I have observed many parents and I think I differ primarily in terms of punishment and discipline. I don’t shout at my children. I seldom tell them off and the thought of smacking them seems absolutely bonkers to me. I treat my children as equals. I see them as people who are wise and who are individual and I see it as my role to support them as they become their true, authentic selves.
My autism means I’m different, it means I parent differently, and I exist in the world differently. I am grateful that I can co-parent with my children’s father in a positive and flexible manner, where he respects my parenting style. I remember the births of both of my children and the challenges that came with the pregnancies, the birth and the initial few months after they were born, and I remember how terrified I was and how scared I was that I would do anything to jeopardize their health and wellbeing.
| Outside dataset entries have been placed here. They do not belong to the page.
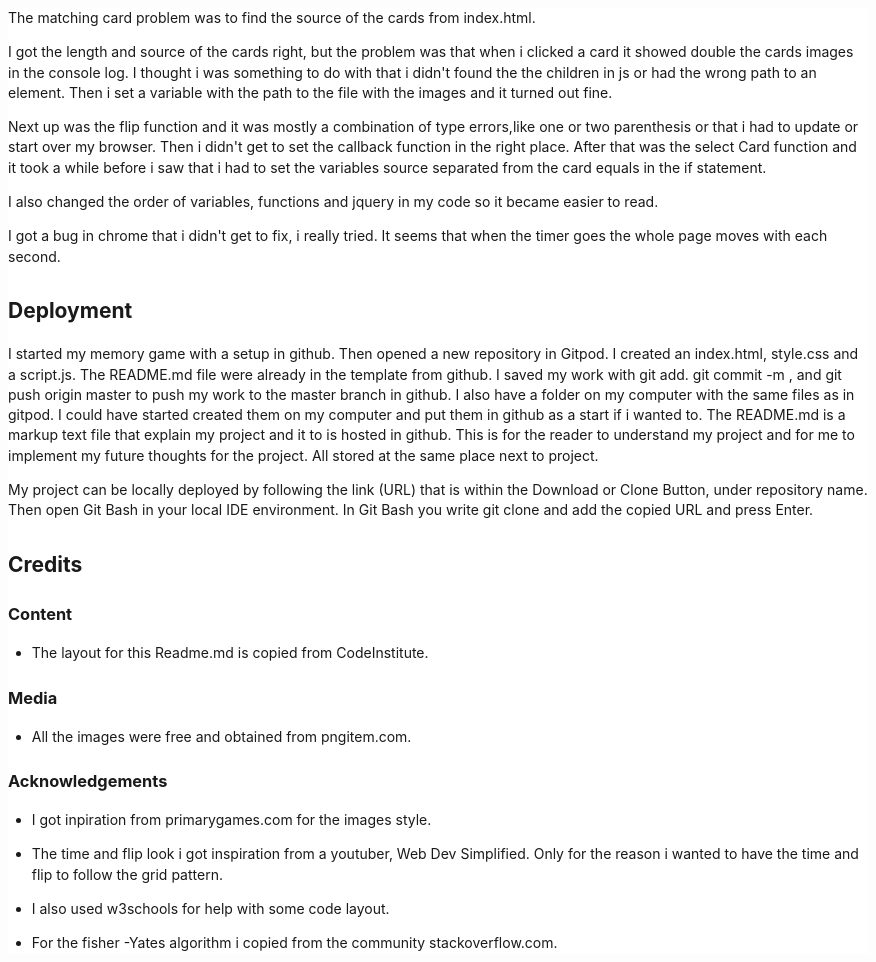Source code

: The matching card problem was to find the source of the cards from index.html.

I got the length and source of the cards right, but the problem was that when i clicked a card it showed double the cards images in the console log. I thought i was something to do with that i didn't found the the children in js or had the wrong path to an element. Then i set a variable with the path to the file with the images and it turned out fine.

Next up was the flip function and it was mostly a combination of type errors,like one or two parenthesis or that i had to update or start over my browser. Then i didn't get to set the callback function in the right place. After that was the select Card function and it took a while before i saw that i had to set the variables source separated from the card equals in the if statement.

I also changed the order of variables, functions and jquery in my code so it became easier to read.

I got a bug in chrome that i didn't get to fix, i really tried. It seems that when the timer goes the whole page moves with each second.

## Deployment

I started my memory game with a setup in github. Then opened a new repository in Gitpod. I created an index.html, style.css and a script.js. The README.md file were already in the template from github. I saved my work with git add. git commit -m , and git push origin master to push my work to the master branch in github. I also have a folder on my computer with the same files as in gitpod. I could have started created them on my computer and put them in github as a start if i wanted to. The README.md is a markup text file that explain my project and it to is hosted in github. This is for the reader to understand my project and for me to implement my future thoughts for the project. All stored at the same place next to project.

My project can be locally deployed by following the link (URL) that is within the Download or Clone Button, under repository name. Then open Git Bash in your local IDE environment. In Git Bash you write git clone and add the copied URL and press Enter.

## Credits

### Content

-   The layout for this Readme.md is copied from CodeInstitute.
    

### Media

-   All the images were free and obtained from pngitem.com.
    

### Acknowledgements

-   I got inpiration from primarygames.com for the images style.
    
-   The time and flip look i got inspiration from a youtuber, Web Dev Simplified. Only for the reason i wanted to have the time and flip to follow the grid pattern.
    
-   I also used w3schools for help with some code layout.
    
-   For the fisher -Yates algorithm i copied from the community stackoverflow.com.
Not only do I protect my children, I nurture them. I educate them and I have been home educating them using a child-centred approach for the last four years. Health visitors, educational staff, other parents, and many of those who have supported me over the years have regularly commented on my parenting and my intellect regarding progressive and effective education models and practices. Their happiness, and them reaching their potential is how I will measure their success in life and in adulthood.
Being a parent with autism spectrum disorder has its challenges and for me the biggest challenge has been my ability to manage my fears of them being harmed and mistreated by others. I see my role as being their carer, their protector, their greatest supporter, their fiercest ally and the person who they know believes in them and will love and support them until my last breath. Becoming a mother changed my life and even though I find it hard to conform to maternal stereotypes and was always unable to behave fittingly at mother toddler groups and other mumsy pursuits, being a parent is something we can do as autistic adults with the right support and the right people around us.
“No one has the right to assume anything in terms of your ability to parent based purely on an identification of autism. No one knows what kind of parent you will be, and no one can predict how being a parent will affect you. Being autistic cannot, in itself, tell anyone anything about your parenting skill set.” (Beardon, 2017, p108)
References
Beardon, L. (2017) Autism and Asperger Syndrome in Adults. Sheldon Press.
Gates, G. (2019) Trauma, Stigma and Autism: Developing Resilience and Loosening the Grip of Shame. Jessica Knightly Publishers.